**Work order:** Copy the records below, replacing "slices" with "wedges" and changing nothing else. Leave the pictures out.
+--
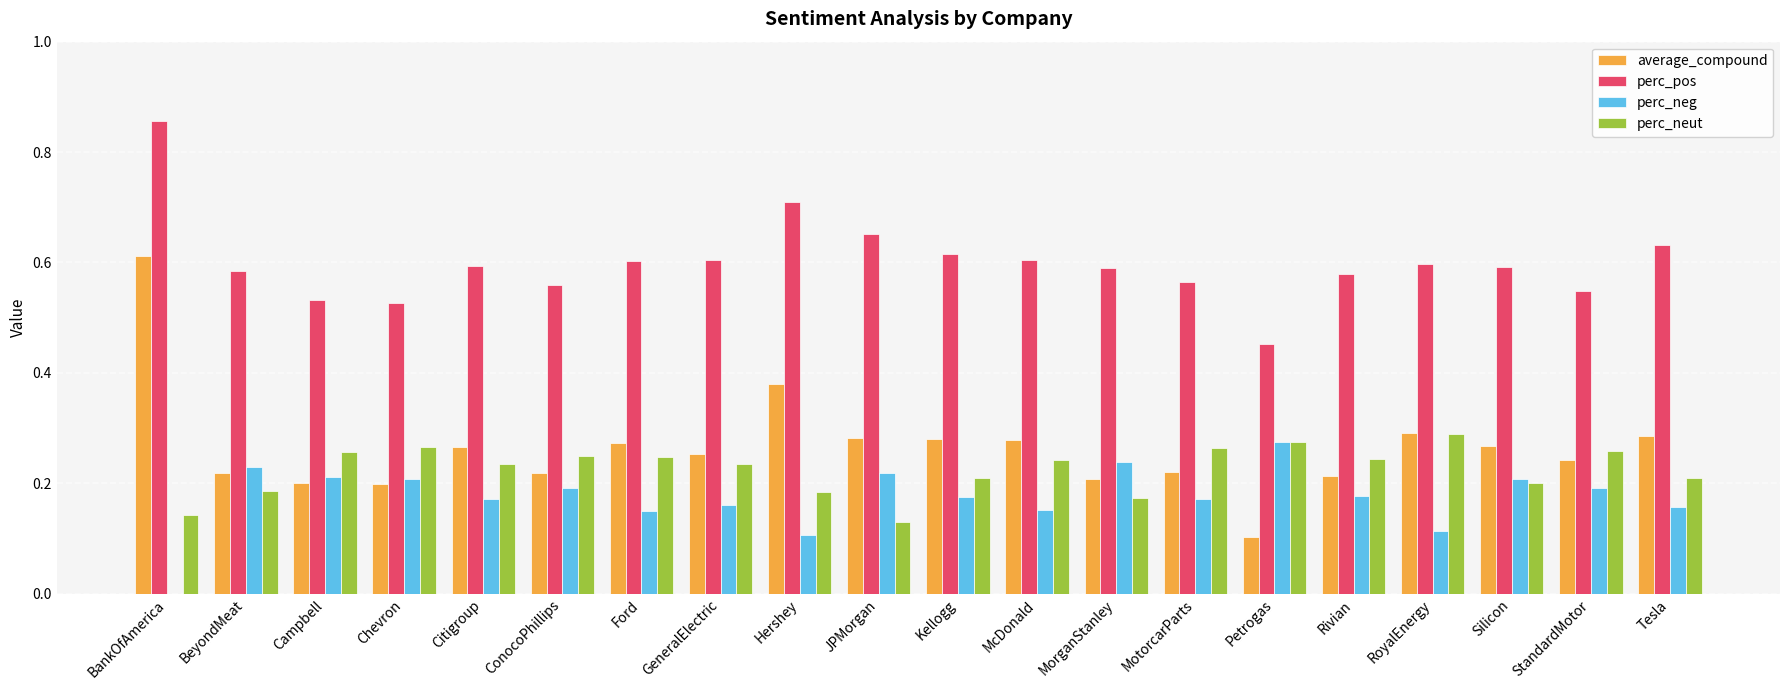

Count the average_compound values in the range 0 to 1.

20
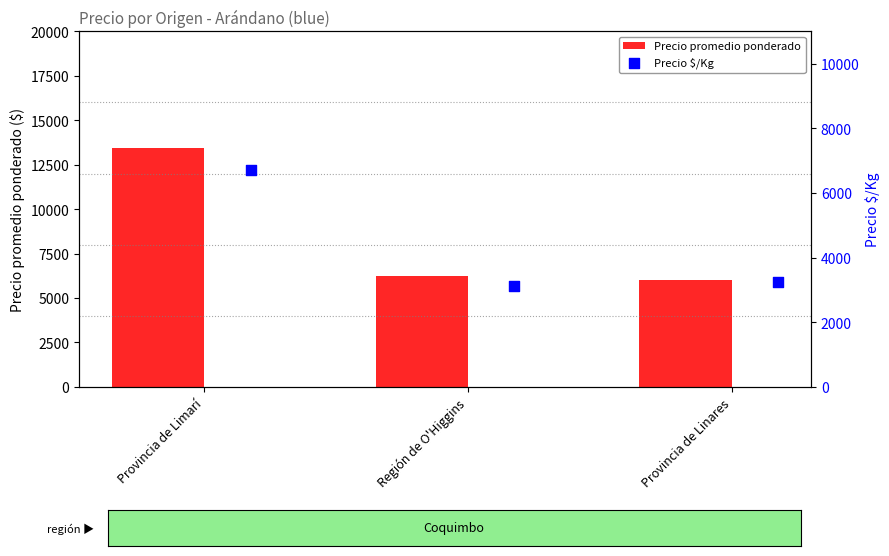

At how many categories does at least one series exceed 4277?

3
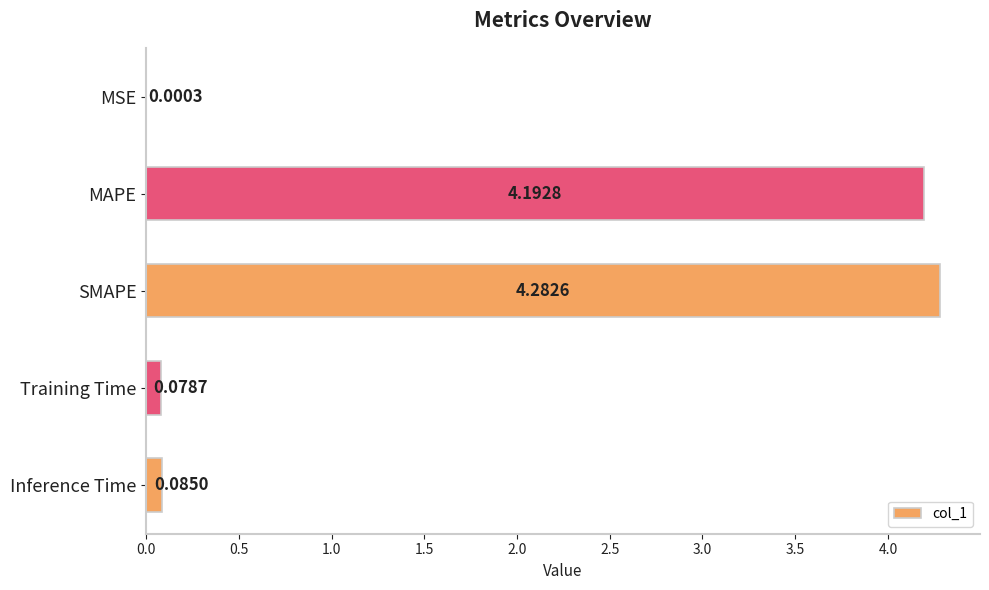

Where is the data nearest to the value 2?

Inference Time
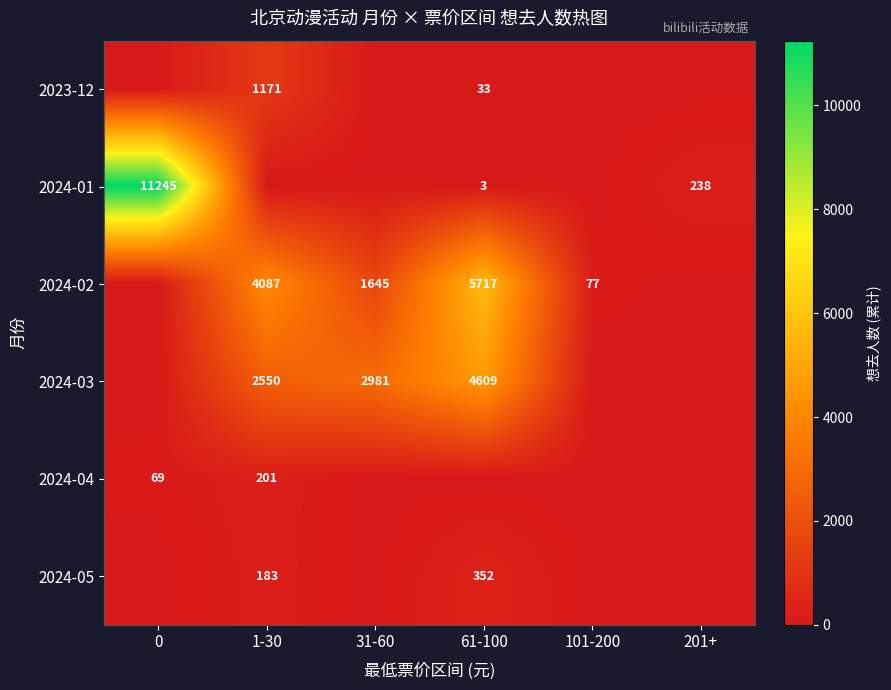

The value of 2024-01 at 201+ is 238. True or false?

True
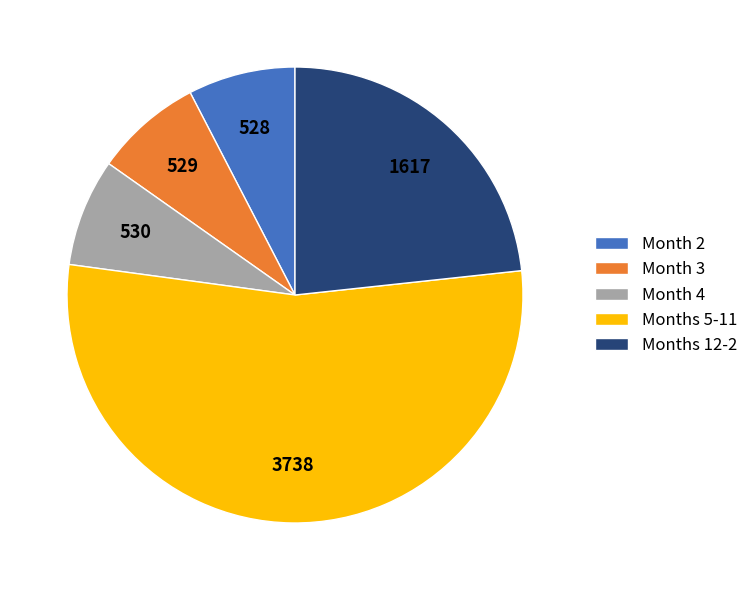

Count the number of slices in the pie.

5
+--
**Exercise solution:**
Count the average_compound values in the range 0 to 1.

20

At how many categories does at least one series exceed 4277?

3

Where is the data nearest to the value 2?

Inference Time

The value of 2024-01 at 201+ is 238. True or false?

True

Count the number of wedges in the pie.

5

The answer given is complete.